The manuscript by Jun et al. describes the characterization of an immunotoxin (IT) targeted to the EGF receptor by a fibronectin domain. The catalytic activity of the IT is derived from Pseudomonas exotoxin A.

Instead of enhancing the affinity for the chosen receptor the authors tried to reduce the affinity which is so to say unusual. By modulating the affinity of the IT due to point mutations the authors want to enhance the safety of the IT. They define the therapeutic index of the respective IT variants by studying the activity on cells which express a low amount of EGFR (monitoring safty) and cells which highly express EGFR (monitoring activity). Using mouse experiments authors want to support their findings in vivo.

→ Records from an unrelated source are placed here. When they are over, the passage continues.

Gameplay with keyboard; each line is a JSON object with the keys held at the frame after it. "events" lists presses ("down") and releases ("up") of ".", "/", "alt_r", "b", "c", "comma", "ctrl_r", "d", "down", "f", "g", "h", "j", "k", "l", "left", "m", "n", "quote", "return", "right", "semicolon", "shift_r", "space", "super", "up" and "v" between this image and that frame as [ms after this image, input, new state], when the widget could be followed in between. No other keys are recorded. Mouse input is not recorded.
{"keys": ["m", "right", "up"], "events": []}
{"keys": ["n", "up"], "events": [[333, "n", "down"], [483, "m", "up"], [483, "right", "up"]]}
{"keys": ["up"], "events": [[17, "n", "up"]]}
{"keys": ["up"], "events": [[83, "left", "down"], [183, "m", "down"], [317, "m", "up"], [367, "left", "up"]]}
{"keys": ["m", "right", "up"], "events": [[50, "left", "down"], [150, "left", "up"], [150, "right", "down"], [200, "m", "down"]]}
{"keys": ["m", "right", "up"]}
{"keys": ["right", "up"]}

The approach is interesting and well described.

However, there are some points which have to be addressed prior publication:

Comment#2-1) Introduction/abstract: Please define the 24 kDa fragment (PE24). Which amino acids are chosen? For non-toxicologists, please explain the molecular mechanism of the toxin, why does it kill cells?

 

Response) Thank you for your comment. In response to your comment, we added the following sentences in [Introduction] (p. 2) of the revised manuscript as follows:

“As a model toxin, we used a de-immunized 24-kDa PE fragment variant, LO10 PE24 [13, 14], which contains the furin cleavage site in domain II (residues 274-284) and the domain III (395-613) of PE with a replacement of the C-terminal endoplasmic reticulum (ER) retention sequence ⁶⁰⁹REDLK⁶¹³ with ⁶⁰⁹KDEL⁶¹². When PE24 is internalized into endosomes by its targeting moiety, it escapes into the cytosol through the retrograde transport system and inactivates eukaryotic elongation factor 2 by catalyzing adenosine diphosphate (ADP) ribosylation, causing inhibition of protein synthesis and resulting in cell death [13, 14].”

 

Comment#2-2) The definition of therapeutic index in pharmacology is LD5/ED95. Why did you chose IC20 and 50 values?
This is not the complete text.